The Road to Profitable Ridehailing

Raphael Gindrat
Bestmile
Published in
3 min readFeb 21, 2020

Peer-to-peer ridehailing services took the mobility world by storm when they arrived in cities, delighting customers with a convenient, inexpensive way to get around. While popular and growing, the services are notoriously unprofitable for the businesses operating them, and increasingly for drivers also. This is due in part to the inefficiency of the peer-to-peer model — it floods cities with vehicles so that a convenient ride is always at hand. As a result, vehicles are empty most of the time, frustrating cities with clogged streets and leaving drivers to compete with one another for travelers.

Business photo created by jannoon028

Is it possible to remedy this with a business that can satisfy both drivers and travelers? It is, with fleet orchestration that dynamically balances supply and demand to make sure that vehicles are utilized such that empty miles are minimized, and that drivers receive a fair wage. Getting there requires overcoming some important challenges and Bestmile, with our fleet orchestration platform, has helped upstart ridehailing service deliver profitable services using professional drivers and private fleets. Here are three key challenges that must be overcome.

1. Service design
Critical to profitable ridehailing is the balance of supply and demand. It all starts with service design, which involves using realistic demand data to accurately determine the fleet size, locations, capacities, and schedules that will meet defined metrics for vehicle/driver utilization. Getting service design right in advance of deployment shortens the road to profitability.

2. Passenger experience
Carrying more paying customers per vehicle increases utilization and revenue. Offering a positive passenger experience will drive adoption. This means providing accurate pickup times, ride times, and wait times. Balancing the tradeoffs between trip convenience and vehicle utilization is tricky. Understanding the acceptable passenger experience outcomes that will maximize revenue per vehicle also accelerates profitability.

3. Software development — to build or buy
Peer-to-peer ridehailing companies have been called software companies, not mobility companies because they don’t own vehicles. Whether mobility providers can or want to develop their own software for all or part of a ridehailing business is important to determine.

Show Me the Money

Are any mobility providers delivering the kind of services that answers these challenges with paid drivers and a private fleet without breaking the bank? Yes. U.S.-based Alto offers just that in Dallas, Texas.

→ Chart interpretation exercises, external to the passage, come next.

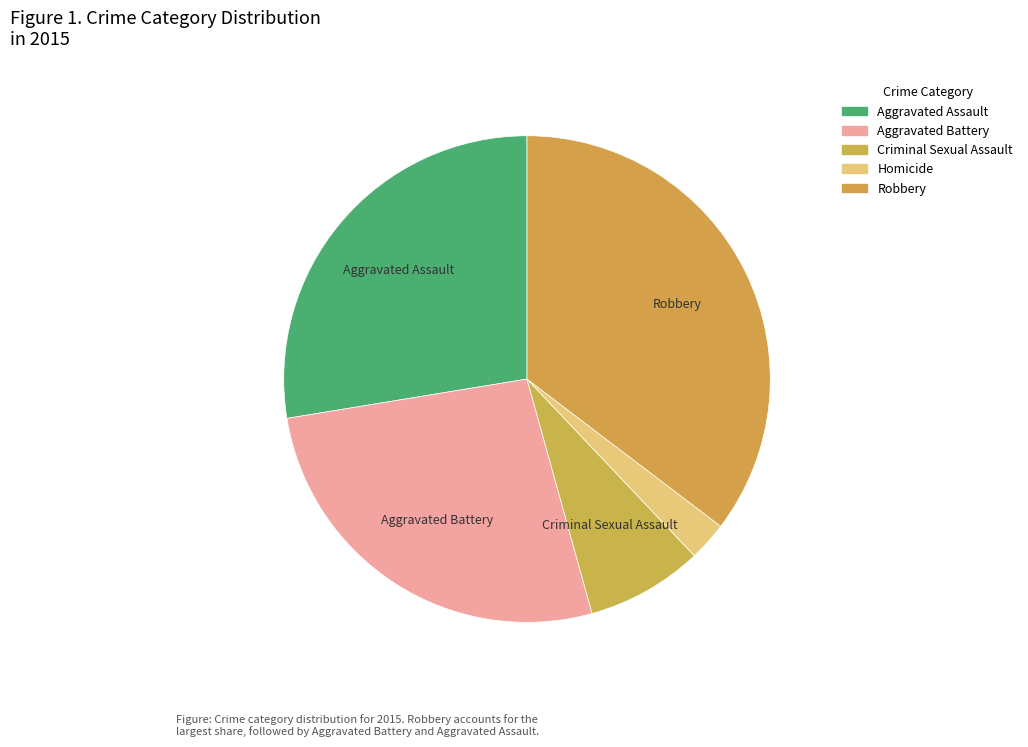

Which slice is the largest?

Robbery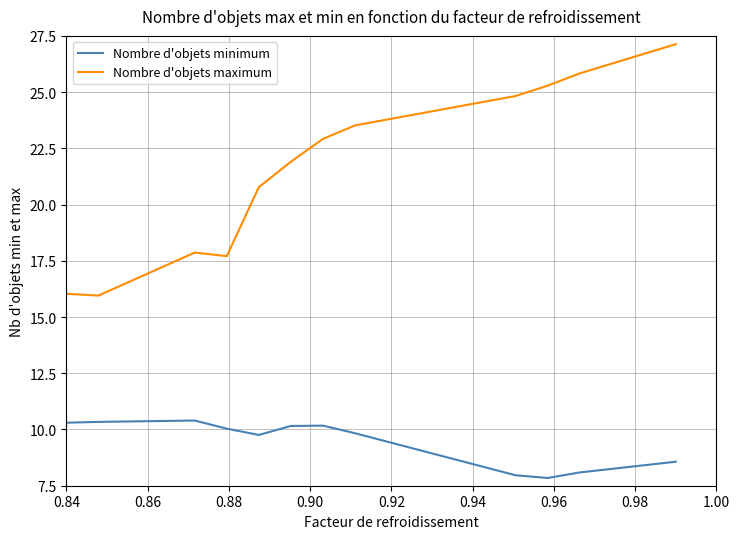

True or false: Nombre d'objets maximum and Nombre d'objets minimum cross at least once.

False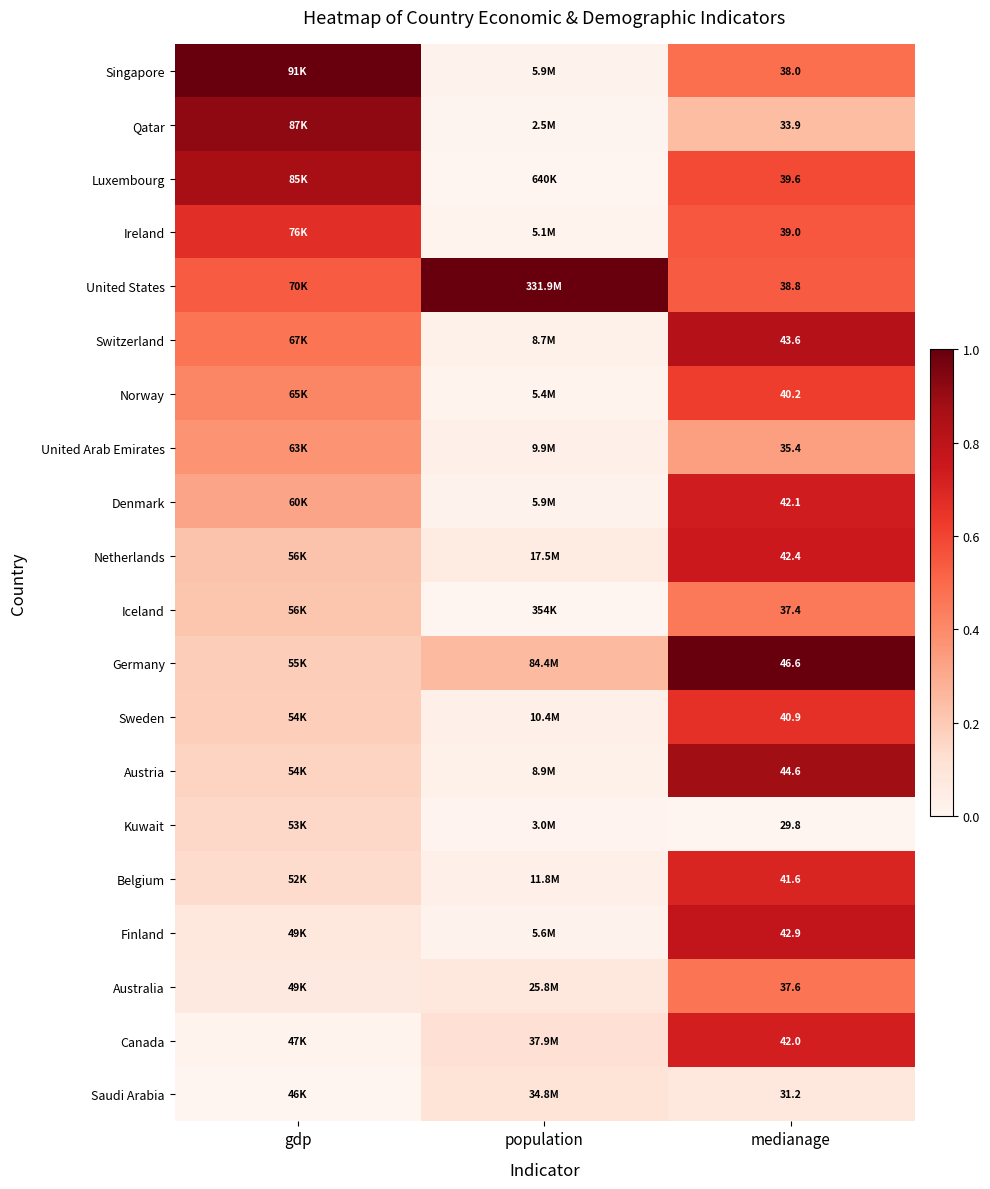

At medianage, list the series in order from smallest to largest.

Kuwait, Saudi Arabia, Qatar, United Arab Emirates, Iceland, Australia, Singapore, United States, Ireland, Luxembourg, Norway, Sweden, Belgium, Canada, Denmark, Netherlands, Finland, Switzerland, Austria, Germany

The founders realized that safety is a key factor in peoples’ mobility choices and decided to use professional drivers and 5-star safety-rated vehicles as a competitive advantage. Alto used Bestmile’s Fleet Orchestration Platform to design the service and to continue to optimize the service as it grows. Launched in early 2019, Alto has delivered more than 100,000 rides and recently announced plans to expand into additional cities in Texas and California.

Fleet orchestration is the key to Alto’s efficiency. The Bestmile Platform receives ride requests in real time, sends missions to drivers based on the optimal vehicle location within set criteria for ride times and wait times, while taking into account future demand based on historical and real time data. The platform also includes optional customizable driver and traveler mobile apps and a dashboard for fleet monitoring. Alto decided to develop its own mobile booking and payment app, using Bestmile’s Booking API, in order to offer value-added features — passengers can select the music, temperature, desired conversation level — what Alto calls the “vibe.”

Most importantly, the operations of Alto are profitable. While the company invests heavily in marketing and in expansion, on a per ride basis it makes money, which is attracting more investment, enabling the service to grow even faster.